By Barbara J. Mayer | Photos By Richard Rudisill April 2008

The popularity of TV shows such as “American Idol” and “Dancing with the Stars” is evidence of strong interest in the performing arts. That interest has led to rising enrollments for at least two Lake Norman area schools that specialize in teaching music, dance, drama and visual art to children and adults.

Creative Ej in Huntersville and Masterworks School of the Arts, with locations in Davidson and Mooresville, offer a variety of performance-type lessons. While their students may not become instant stars, they do get many opportunities to perform on-site and in the community.

Creative Ej
Creative Ej students, such as Tyler Kilbourne, left, Will Keenan, Danielle Tancora and drummer Mason McClanahan, not only learn but also perform in bands.

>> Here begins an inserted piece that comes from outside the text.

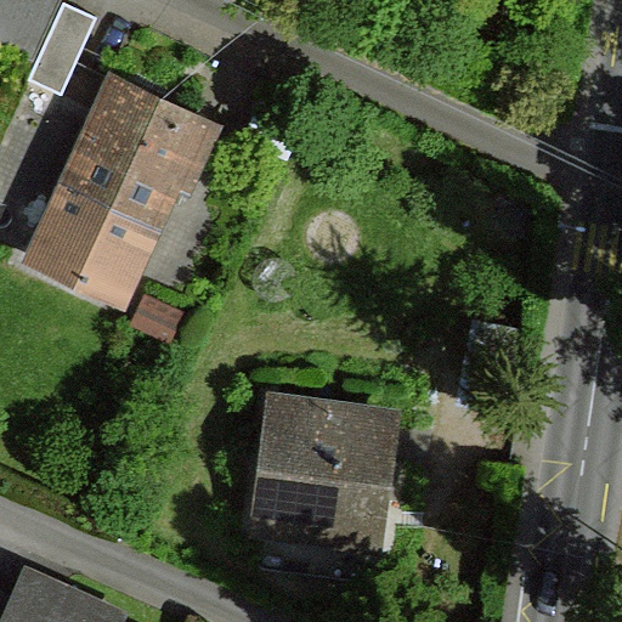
[(0,0),(0,44),(32,57),(57,0),(0,0)]
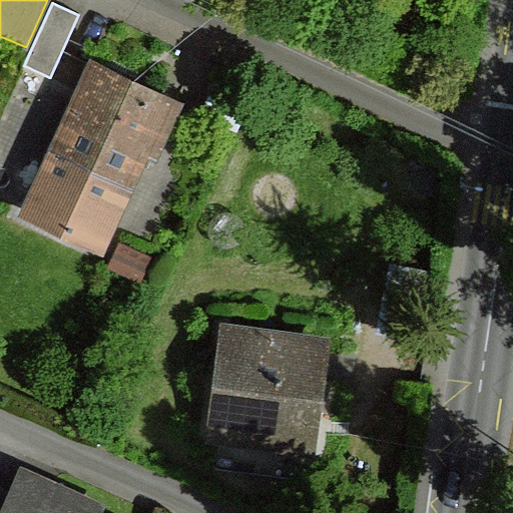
[(82,14),(53,2),(32,50),(26,65),(54,77),(65,53),(82,14)]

Creative Ej, at 12340 Mount Holly-Huntersville Road in Huntersville, is two years old and has 250 students ranging in age from 3 to 64; the average age is 12. The school has 17 degreed music instructors, many of whom are experienced professional musicians. Owners Jeff and Elise Gastineau planned their 10,000-square-foot facility to give students a chance to network, play and perform music together.

“Most traditional music stores use old methods of teaching,” Jeff Gastineau says. “They’re using the same piano books I used 30 years ago. We let our students choose their own music. We don’t want them to get bored and quit.”

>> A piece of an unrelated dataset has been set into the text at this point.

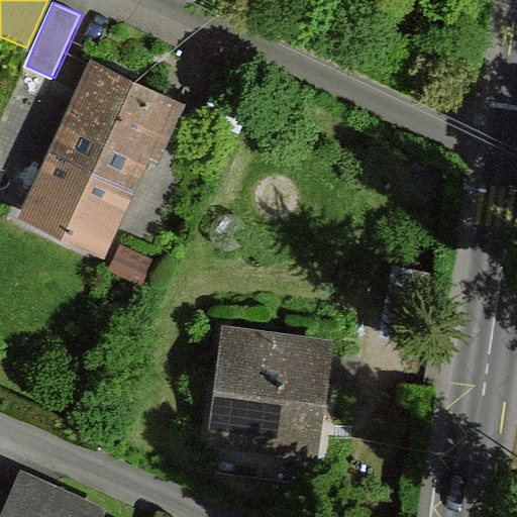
[(66,54),(55,78),(86,91),(97,67),(66,54)]
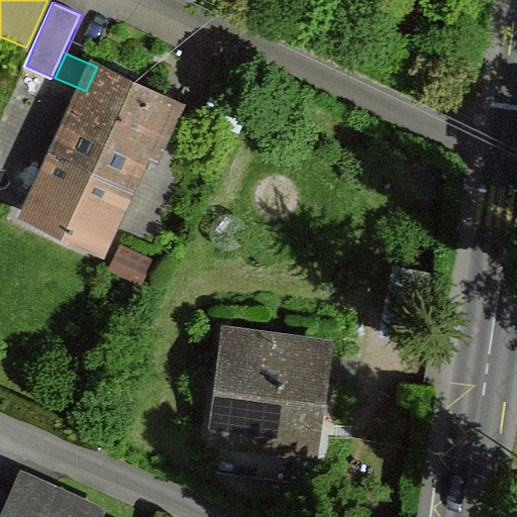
[(171,100),(97,67),(86,91),(30,211),(104,244),(171,100)]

Elise Gastineau, who has played piano since age 4, believes Creative Ej is bringing a taste of the big city music scene to the Lake Norman area. “We exist to help students realize their musical dreams and passions,” she says. “We incorporate technology into lessons. We teach our students to research things on their own, to be independent. We want music to be something that motivates and inspires them.”

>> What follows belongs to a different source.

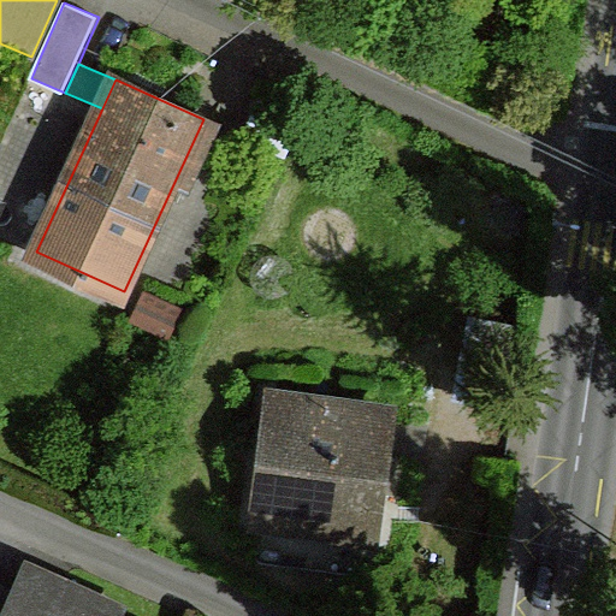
[(183,308),(143,291),(130,320),(171,337),(183,308)]
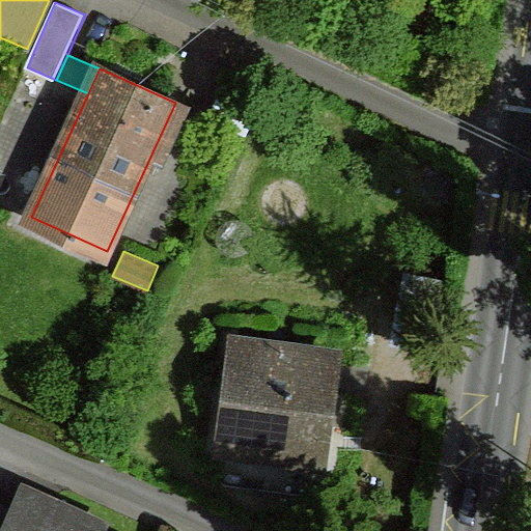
[(333,357),(239,343),(225,446),(319,458),(333,357)]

Creative Ej offers individual and group lessons on all contemporary instruments, as well as an active band program and a Kreative Kids program that combines singing, dancing and choreography to songs by Disney artists. The school offers classes and summer camps in audio engineering, making use of on-site audio and video recording studios. New programs include a trio of art classes and a daytime Homeschool Musical Theatre that teaches home-schooled students how to write and perform their own musical theater script.

Private music lessons cost $100 a month for weekly half-hour lessons. Student band members pay $100 a month for weekly 60 minute rehearsals.

Showcases are held quarterly in the school’s 200-seat performance theater, giving students of all ages a chance to perform a solo, duet or band number on stage. Students from Creative Ej also have performed at local festivals, such as Denver Days, and special events, such as the Davidson Christmas parade.

“The students love performing,” Elise Gastineau says. “And they learn organizational skills, especially if they’re involved in a band, as well as team-building, nonverbal communication and stage presence.”
The band program has led to formation of 15 student bands for musicians of all levels, ranging in age from 7-year-olds to adults. Mark Aspland, owner of Hands-On Woodworking in Cornelius, plays guitar in a contemporary jazz band at Creative Ej. “Most of the instructors have four-year music degrees, and they know what’s involved in production work,” he says. “That’s something you can’t find anywhere else.”